Modeling the Effects of Structure and Epigenetic Modifications in Heterochromatin Condensation

Abstract

Proper gene silencing requires physically restricting access to those genes, such as in condensed nuclear regions called heterochromatin. Cells epigenetically inherit which genomic regions are heterochromatin at least in part through methylation of histone 3 at lysine-9 (H3K9). We have developed a thermodynamic model of heterochromatin condensation via bridging interactions of heterochromatin protein 1 (HP1) bound to nearby nucleosomes. HP1 binds at H3K9, with enhanced binding when the site is methylated. After taking low energy chromatin fiber structures from a model based on the energetics of the wrapped DNA, we find the distances between HP1 binding sites on multiple nearby fibers.
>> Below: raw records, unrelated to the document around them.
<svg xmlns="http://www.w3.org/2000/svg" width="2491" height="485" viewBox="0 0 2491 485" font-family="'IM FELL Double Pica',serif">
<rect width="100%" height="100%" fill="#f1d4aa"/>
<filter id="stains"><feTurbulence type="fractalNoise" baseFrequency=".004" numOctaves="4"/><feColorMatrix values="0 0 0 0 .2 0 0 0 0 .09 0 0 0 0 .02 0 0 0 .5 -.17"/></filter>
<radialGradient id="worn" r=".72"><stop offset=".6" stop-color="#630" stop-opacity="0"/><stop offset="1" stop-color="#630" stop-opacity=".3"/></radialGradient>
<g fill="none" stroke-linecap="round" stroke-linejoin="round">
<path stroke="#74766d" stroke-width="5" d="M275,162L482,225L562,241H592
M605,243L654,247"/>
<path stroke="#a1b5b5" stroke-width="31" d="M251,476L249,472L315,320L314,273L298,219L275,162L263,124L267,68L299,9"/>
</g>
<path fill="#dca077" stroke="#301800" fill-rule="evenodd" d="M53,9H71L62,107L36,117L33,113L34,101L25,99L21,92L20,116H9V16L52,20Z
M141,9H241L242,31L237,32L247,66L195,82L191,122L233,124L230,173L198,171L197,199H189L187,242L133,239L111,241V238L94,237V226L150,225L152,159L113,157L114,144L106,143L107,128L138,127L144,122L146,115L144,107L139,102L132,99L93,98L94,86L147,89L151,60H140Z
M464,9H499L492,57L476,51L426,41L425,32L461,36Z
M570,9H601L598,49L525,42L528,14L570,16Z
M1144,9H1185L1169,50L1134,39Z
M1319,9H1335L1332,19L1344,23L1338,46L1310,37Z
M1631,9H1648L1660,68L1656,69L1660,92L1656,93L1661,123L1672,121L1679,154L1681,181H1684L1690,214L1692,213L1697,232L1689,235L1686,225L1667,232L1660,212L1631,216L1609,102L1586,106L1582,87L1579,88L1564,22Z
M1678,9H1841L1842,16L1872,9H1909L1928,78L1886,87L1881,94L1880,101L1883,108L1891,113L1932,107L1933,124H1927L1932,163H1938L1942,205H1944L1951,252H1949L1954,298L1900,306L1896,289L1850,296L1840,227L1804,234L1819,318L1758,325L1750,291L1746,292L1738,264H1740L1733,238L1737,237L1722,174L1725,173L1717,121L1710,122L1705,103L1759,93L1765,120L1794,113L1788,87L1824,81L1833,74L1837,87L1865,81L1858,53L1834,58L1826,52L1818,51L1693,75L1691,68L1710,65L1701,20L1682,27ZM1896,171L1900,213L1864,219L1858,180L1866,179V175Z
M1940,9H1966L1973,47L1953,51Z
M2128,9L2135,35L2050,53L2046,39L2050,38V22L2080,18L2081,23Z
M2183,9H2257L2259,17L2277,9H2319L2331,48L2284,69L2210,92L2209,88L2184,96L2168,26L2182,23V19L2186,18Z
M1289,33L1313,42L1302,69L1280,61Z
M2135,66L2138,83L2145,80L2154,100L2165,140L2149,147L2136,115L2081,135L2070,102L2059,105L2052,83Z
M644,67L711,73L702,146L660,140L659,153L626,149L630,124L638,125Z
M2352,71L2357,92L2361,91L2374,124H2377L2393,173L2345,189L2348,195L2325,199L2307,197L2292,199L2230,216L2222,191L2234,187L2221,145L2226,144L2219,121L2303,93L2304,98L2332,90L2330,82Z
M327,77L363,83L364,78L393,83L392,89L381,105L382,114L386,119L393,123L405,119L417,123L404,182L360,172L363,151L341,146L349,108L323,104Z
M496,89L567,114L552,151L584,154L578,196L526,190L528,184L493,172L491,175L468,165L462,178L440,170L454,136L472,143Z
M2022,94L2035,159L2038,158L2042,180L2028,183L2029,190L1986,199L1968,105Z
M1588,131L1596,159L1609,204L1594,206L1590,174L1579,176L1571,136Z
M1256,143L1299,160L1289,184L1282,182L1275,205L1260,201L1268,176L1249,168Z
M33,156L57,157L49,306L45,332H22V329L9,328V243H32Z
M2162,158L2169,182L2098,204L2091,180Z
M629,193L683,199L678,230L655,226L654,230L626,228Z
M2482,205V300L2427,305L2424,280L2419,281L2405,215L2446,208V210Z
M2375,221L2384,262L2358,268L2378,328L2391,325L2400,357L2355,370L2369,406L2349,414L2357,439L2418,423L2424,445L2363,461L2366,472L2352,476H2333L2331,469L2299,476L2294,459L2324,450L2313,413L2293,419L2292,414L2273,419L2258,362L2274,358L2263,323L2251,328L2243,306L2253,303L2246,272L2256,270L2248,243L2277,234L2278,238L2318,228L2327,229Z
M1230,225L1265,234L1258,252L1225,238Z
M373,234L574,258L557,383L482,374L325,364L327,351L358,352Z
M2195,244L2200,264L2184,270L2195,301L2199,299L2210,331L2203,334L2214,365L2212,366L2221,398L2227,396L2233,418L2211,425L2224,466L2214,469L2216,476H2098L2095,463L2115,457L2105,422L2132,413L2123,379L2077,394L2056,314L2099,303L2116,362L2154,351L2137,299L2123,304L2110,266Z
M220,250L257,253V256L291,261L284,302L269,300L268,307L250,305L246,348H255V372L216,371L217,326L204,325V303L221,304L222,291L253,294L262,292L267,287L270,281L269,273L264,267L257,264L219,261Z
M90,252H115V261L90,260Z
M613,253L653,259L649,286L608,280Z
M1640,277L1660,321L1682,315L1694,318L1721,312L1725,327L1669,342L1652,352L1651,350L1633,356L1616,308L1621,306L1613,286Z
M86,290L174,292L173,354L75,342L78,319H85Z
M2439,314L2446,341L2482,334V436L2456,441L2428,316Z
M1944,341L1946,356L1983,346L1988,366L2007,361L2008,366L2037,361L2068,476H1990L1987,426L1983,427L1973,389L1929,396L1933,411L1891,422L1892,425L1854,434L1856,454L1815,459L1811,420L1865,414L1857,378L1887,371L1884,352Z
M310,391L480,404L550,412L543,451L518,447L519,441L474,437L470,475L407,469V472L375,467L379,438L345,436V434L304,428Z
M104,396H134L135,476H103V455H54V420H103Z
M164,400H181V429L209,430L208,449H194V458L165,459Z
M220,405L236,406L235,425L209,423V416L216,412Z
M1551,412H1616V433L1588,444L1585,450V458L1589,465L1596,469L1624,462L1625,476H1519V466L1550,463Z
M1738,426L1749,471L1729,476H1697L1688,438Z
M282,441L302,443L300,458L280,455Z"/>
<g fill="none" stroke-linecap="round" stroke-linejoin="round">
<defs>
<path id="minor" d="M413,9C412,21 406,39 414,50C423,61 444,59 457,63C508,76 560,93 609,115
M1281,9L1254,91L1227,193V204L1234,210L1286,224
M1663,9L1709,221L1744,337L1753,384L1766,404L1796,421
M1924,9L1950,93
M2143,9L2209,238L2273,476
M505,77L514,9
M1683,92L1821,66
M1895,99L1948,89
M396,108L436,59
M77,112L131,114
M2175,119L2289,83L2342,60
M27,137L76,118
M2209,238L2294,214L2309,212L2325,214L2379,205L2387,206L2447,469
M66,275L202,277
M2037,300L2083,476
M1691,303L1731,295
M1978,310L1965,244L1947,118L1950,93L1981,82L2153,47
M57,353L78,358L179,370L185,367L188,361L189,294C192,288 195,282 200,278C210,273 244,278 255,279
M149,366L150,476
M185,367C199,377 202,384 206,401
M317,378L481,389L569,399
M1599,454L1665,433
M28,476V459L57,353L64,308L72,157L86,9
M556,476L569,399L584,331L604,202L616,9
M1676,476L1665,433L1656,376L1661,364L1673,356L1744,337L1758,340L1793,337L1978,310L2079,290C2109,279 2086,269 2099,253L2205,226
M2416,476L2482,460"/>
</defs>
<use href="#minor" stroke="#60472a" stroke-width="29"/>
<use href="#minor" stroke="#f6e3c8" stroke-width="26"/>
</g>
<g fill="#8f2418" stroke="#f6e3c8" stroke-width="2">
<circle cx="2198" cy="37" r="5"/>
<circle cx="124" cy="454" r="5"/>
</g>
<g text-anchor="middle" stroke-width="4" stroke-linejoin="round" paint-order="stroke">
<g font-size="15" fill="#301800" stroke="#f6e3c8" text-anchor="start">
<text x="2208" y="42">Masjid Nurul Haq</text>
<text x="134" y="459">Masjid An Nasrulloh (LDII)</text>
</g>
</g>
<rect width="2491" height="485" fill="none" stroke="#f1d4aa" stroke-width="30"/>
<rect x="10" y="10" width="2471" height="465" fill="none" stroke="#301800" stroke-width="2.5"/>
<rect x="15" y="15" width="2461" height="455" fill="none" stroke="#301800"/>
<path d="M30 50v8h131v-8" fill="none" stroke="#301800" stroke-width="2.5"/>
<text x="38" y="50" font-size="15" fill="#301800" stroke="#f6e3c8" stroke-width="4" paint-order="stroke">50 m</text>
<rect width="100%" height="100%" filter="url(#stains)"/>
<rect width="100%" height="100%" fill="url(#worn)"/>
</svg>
Dimerization and interaction of HP1 is known to occur in vivo, so nearby bound HP1 have a favorable coupling energy which enhances the interaction between these chromatin fibers. We have fine tuned our model to experimental measurements of HP1 binding to offer predictions about the effects of fiber structure and lysine-9 methylation on fiber condensation. After comparing a range of low energy fiber structures, we find that similarly compact chromatin structures prefer to associate together. In addition, we show that the differing amount of methylation in chromatin can enhance local concentrations of HP1 similar to in vivo measurements. These results demonstrate how local chromatin structure and epigenetic modifications can impact large-scale chromatin organization in the nucleus.